- Founded: 1962 (as Carrere Productions)
- Founder: Claude Carrere
- Defunct: 1993
- Distributor: Various
- Country of origin: France
- Location: Paris

= Carrere Records =

French record label

Carrere Records (Disques Carrère, /fr/) was a French record label which specialized in Euro disco and rock music. The record company was sold to Warner Music Group in the early 1990s.

==Early days==
Claude Carrere started working with Annie Chancel in 1962 and renamed her Sheila, who remained his sole artist for a while. He set up Carrere Productions and the records were distributed by Philips Records. In the late 1960s, he created Disques Carrere. In 1972, he produced and distributed his own releases. A lot of singers would be signed alongside Sheila, the most important ones being Ringo (Sheila's husband), Dalida and even Claude François. In 1977, the disco group Sheila and B. Devotion was created and Carrere started exporting his releases.

==British record market==
Claude Carrere decided to move into the British record market after the success of La Belle Époque single "Black Is Black", released in the United Kingdom through EMI, which reached number 2 in the UK Singles Chart. He appointed Freddie Cannon Managing Director (at that time, he was Commercial A&R Director at EMI Records UK) to head up his Carrere UK label. Cannon opened the Carrere offices at Hansa Records UK in June 1978 and signed a South African group named Clout. Carrere' UK's first release was Clout's single "Substitute", which went to number 2 in the UK Singles Chart in 1978. Cannon and A&R Manager Peter Hinton signed power pop band the Incredible Kidda Band and followed this in 1979 with the NWOBHM band Saxon. Cannon renamed the group "Saxon", since he could not work with their original name "Son of a Bitch". Saxon released their eponymous debut album the following year and stayed with the label until 1984. In 1981, Cannon signed Australian rock bands The Church and Rose Tattoo, and Don Dokken from the US. The label released also the final album by The Buggles, 1981's Adventures in Modern Recording, which was distributed in the United States through Columbia Records. Debbie Bonham also signed to Carrere and released her critically acclaimed album For You and the Moon in 1984. Cannon, working with Carrere Italy's Managing Director Luigi Arduino and Claude Carrere, signed Italian singer Raf and secured the rights for the worldwide distribution of his hit single "Self Control" in 1984. In the same year, Peter Hinton left the company.

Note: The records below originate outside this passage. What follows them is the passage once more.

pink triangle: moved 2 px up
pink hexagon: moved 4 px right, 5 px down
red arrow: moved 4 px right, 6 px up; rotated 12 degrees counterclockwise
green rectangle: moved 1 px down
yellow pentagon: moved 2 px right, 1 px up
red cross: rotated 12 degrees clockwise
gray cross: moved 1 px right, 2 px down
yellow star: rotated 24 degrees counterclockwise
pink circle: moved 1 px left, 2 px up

In 1985, Carrere released "Move Closer", the only ballad from the label's Disco Queen Phyllis Nelson, and this number 1 song became the label's biggest selling single of all time in the UK. It is featured in over 300 compilations around the world. The same year, Carrere released Nana Mouskouri's "Only You" that went to number 2 in the British charts, and they released on the sub-label Stars Only Gloria Gaynor's single "My Love Is Music", produced by Didier Marouani.

==Musical reach==
Carrere UK went on to help develop album selling artists for the Carrere label worldwide with groups like Demon, Rage, and Jim Capaldi. Saxon, Rose Tattoo, The Church, Dokken and Debbie Bonham were launched by Carrere and are still performing today.

Other artists of note on the label were Princess Stéphanie of Monaco (Stephanie), Dollar, who enjoyed a number of hits with the label, and Dutch girl group Luv' that scored successful singles (including 1979's "Ooh, Yes I Do" in Europe). Boney M. and Ottawan were also huge hits for the label. FR David also had a huge international hit with "Words".

==Carrere UK closure==
In June 1988, exactly 10 years after opening the label in the UK, Cannon departed and closed down Carrere UK. He joined Pete Waterman and David Howells at PWL Records as International Director. Claude Carrere loaned his music company to Warner Music France.

In 1993, Carrere closed down, but the Carrere family still has the rights for its catalogs. Claude Carrere died April 10, 2014. Carrere was the only French label to have multiple international successes, including a number one Adult Contemporary hit in the US with "Friends and Lovers" by Gloria Loring and Carl Anderson.